Auto Insurance and Traffic Fatalities
No-fault limits on driver liability in an accident, by diminishing the possibility of being sued, increase fatalities by about 10 percent.
When states adopt compulsory automobile insurance regulations and no-fault liability laws, some drivers may become a little more lax or relaxed. They may drive slightly faster or a little less cautiously, aware that the financial and legal consequences of an accident are reduced. They may be somewhat less likely to use seat belts and more likely to buy an old car without air bags, or to drink and drive, or simply to drive more often and further. As a result, the number of traffic fatalities increases, according to a study by Alma Cohen and Rajeev Dehejia. In The Effect of Automobile Insurance and Accident Liability Laws on Traffic Fatalities (NBER Working Paper No. 9602), they find that no-fault limits on driver liability in an accident, by diminishing the possibility of being sued, increase fatalities by about 10 percent.
That increase is significant. Traffic accidents claim over 40,000 lives each year in the United States, roughly the same as the total number of Americans killed during the Vietnam War, Cohen and Dehejia note. Americans spend roughly $100 billion each year on automobile insurance premiums, and they bear more than $250 billion of uninsured accident costs each year. So the impact of introducing no-fault insurance has meant an additional 5,160 to 6,450 lives lost in the United States, depending on the year, the authors calculate. Economists call such consequences "moral hazard costs."
For this study, Cohen and Dehejia analyzed data from 50 states and the District of Columbia for 1970-98, a period during which most states adopted compulsory insurance requirements and 16 states adopted no-fault automobile insurance. By 1997, 45 states had compulsory insurance laws, although there were variations in the amount of insurance required and the methods of enforcement.
The introduction of compulsory insurance laws did lead to a reduction in the number of uninsured motorists. Compared to a base level of 12.9 percent, the number of uninsured motorists fell by 2.4 percentage points.
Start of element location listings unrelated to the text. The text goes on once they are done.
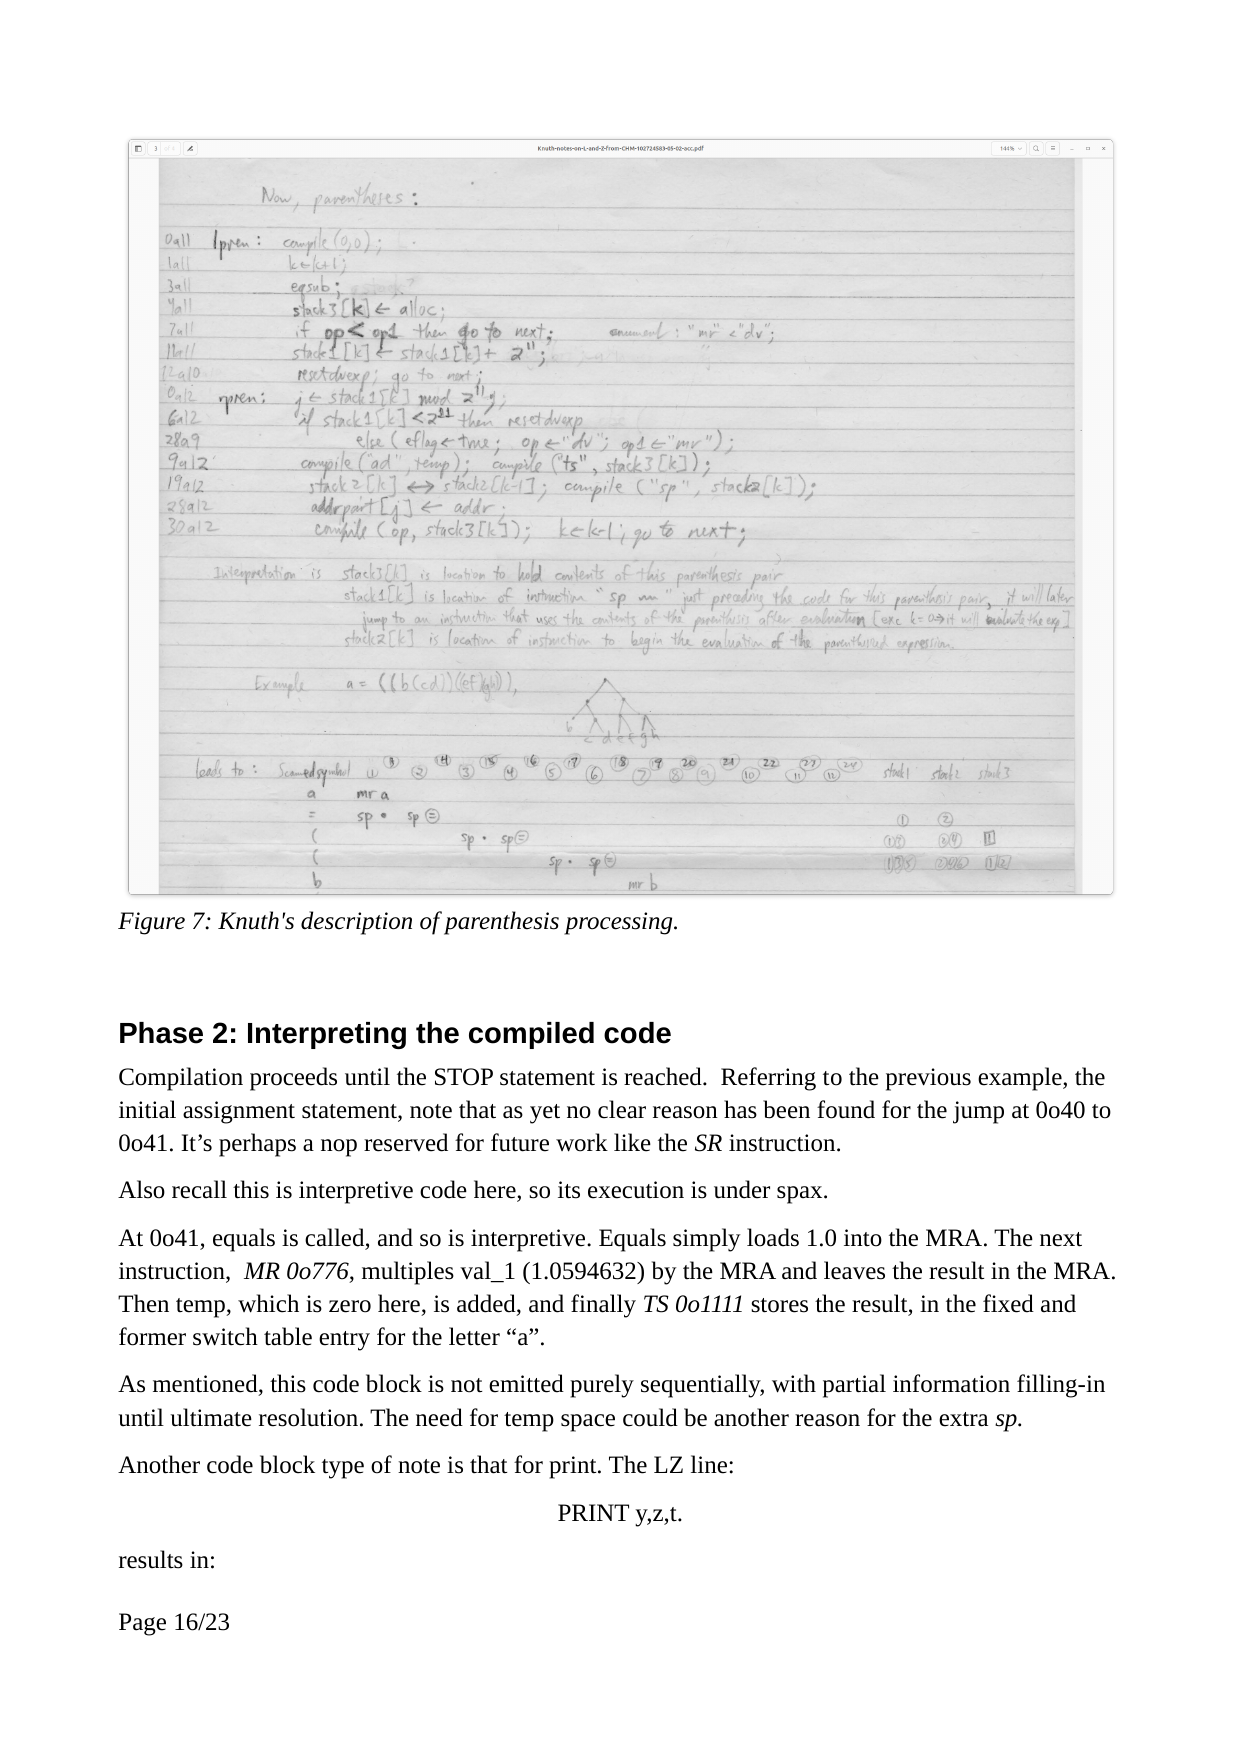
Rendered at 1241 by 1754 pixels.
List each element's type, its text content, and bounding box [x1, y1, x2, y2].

text Another code block type of note is that for print. The LZ line: [118, 1450, 1122, 1479]
text Figure 7: Knuth's description of parenthesis processing. [118, 906, 1122, 934]
picture [118, 130, 1123, 906]
text Also recall this is interpretive code here, so its execution is under spax. [118, 1175, 1122, 1204]
subtitle Phase 2: Interpreting the compiled code [118, 1016, 1122, 1049]
text As mentioned, this code block is not emitted purely sequentially, with partial information filling-in until ultimate resolution. The need for temp space could be another reason for the extra sp. [118, 1369, 1122, 1431]
text results in: [118, 1545, 1122, 1574]
text PRINT y,z,t. [118, 1498, 1122, 1527]
text Compilation proceeds until the STOP statement is reached. Referring to the previous example, the initial assignment statement, note that as yet no clear reason has been found for the jump at 0o40 to 0o41. It’s perhaps a nop reserved for future work like the SR instruction. [118, 1062, 1122, 1156]
text At 0o41, equals is called, and so is interpretive. Equals simply loads 1.0 into the MRA. The next instruction, MR 0o776, multiples val_1 (1.0594632) by the MRA and leaves the result in the MRA. Then temp, which is zero here, is added, and finally TS 0o1111 stores the result, in the fixed and former switch table entry for the letter “a”. [118, 1223, 1122, 1351]
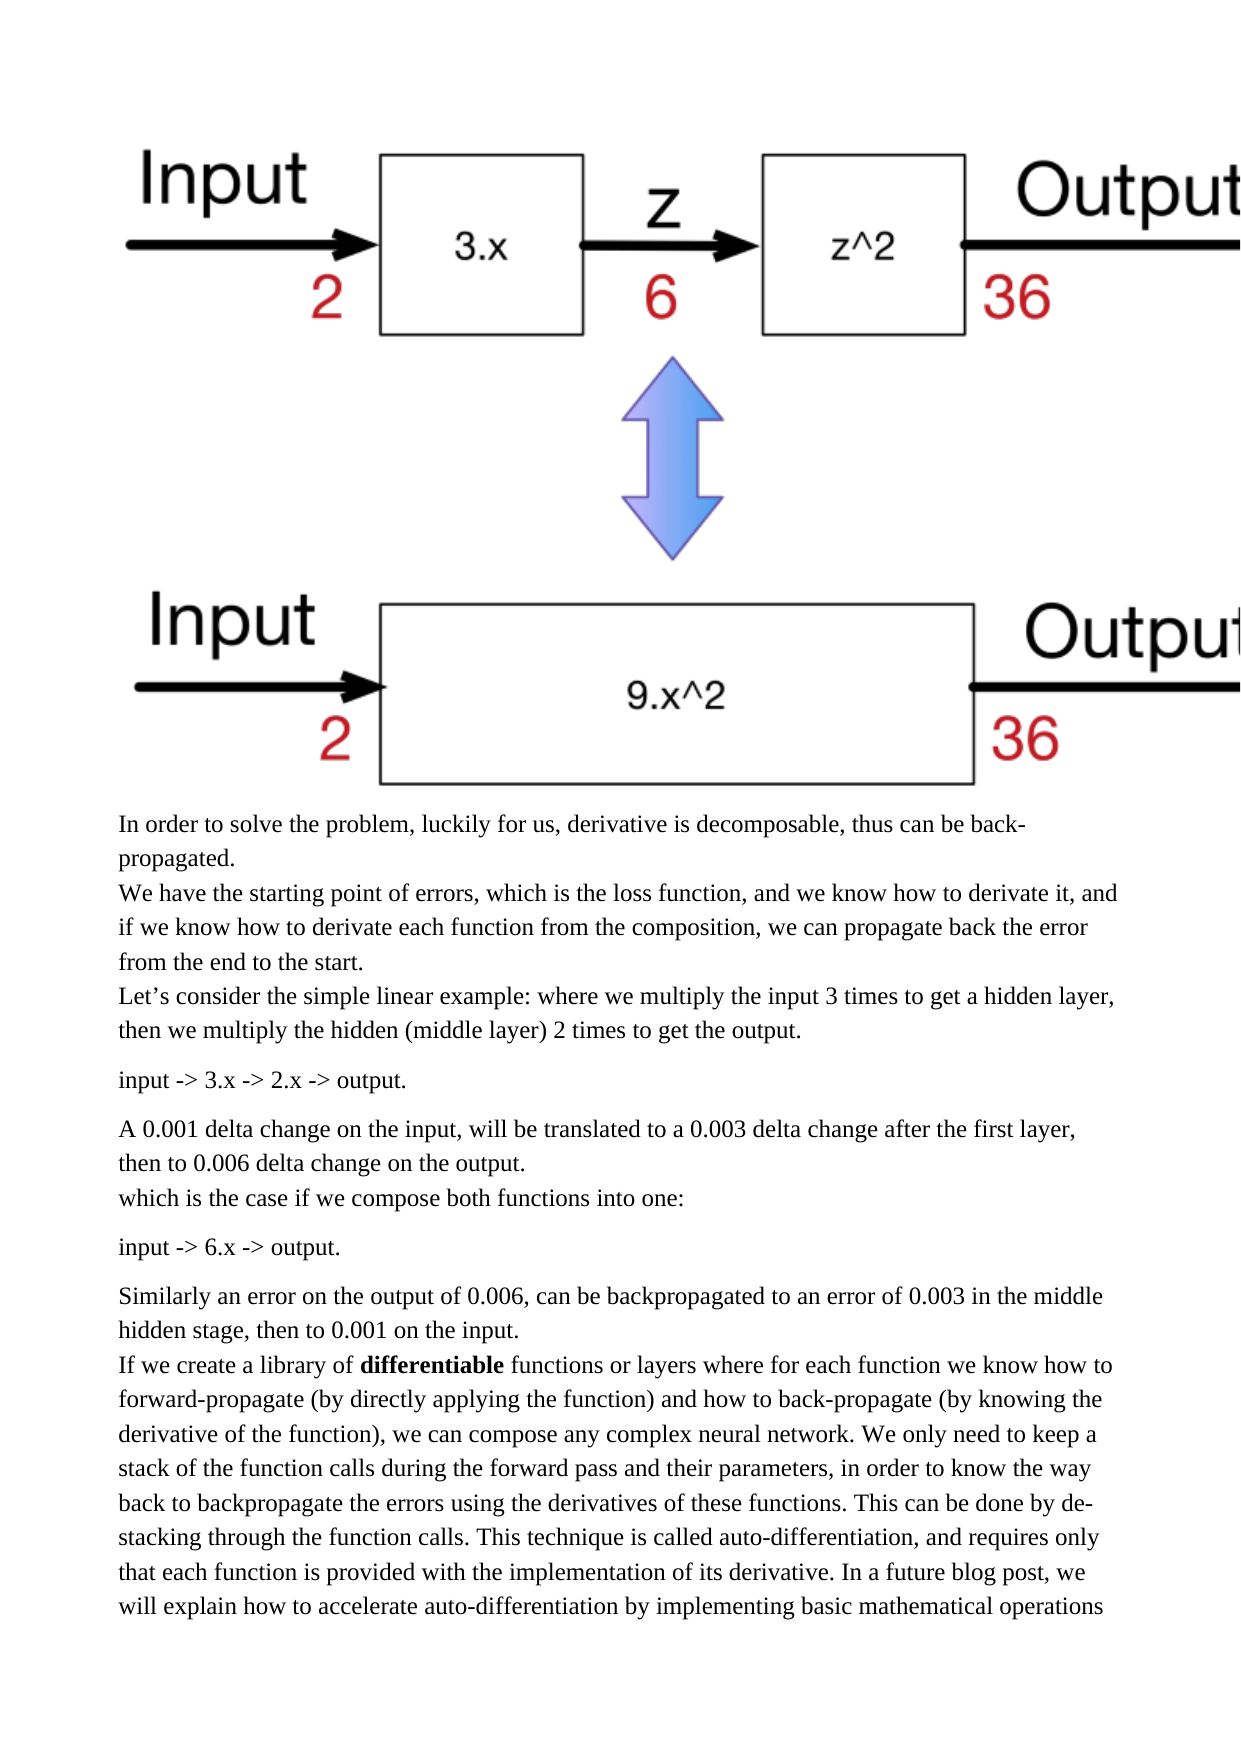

The authors note that the introduction of compulsory insurance requirements made no difference to those who were already buying insurance voluntarily, but did have an effect on those individuals who were not previously buying insurance and chose to do so because of compulsory insurance, and on those individuals who chose to remain uninsured. Drivers who remained uninsured despite the new requirement in theory drove more cautiously, for fear of being in an accident, so their number of fatalities likely dropped. But drivers forced to buy insurance and now facing diminished liability in case of an accident might have driven less carefully, increasing accidents and fatalities. Looking at the data, the authors find a 2 percent increase in fatalities for each percentage point decrease in uninsured mot orists. So, compulsory insurance is "not an unmitigated good," the authors write.
These findings may be useful in assessing the social desirability of policy shifts in automobile insurance and no-fault liability rules. Though there are many positive aspects of compulsory insurance (such as greater assurance that the costs of an accident, including vehicle replacement or medical needs, will be compensated to some extent) and no-fault liability rules (such as reducing the court and other legal and administrative costs associated with driving and traffic accidents), the authors suggest that both policies also had unintended negative consequences in terms of increased fatalities. These consequences must also be taken into account.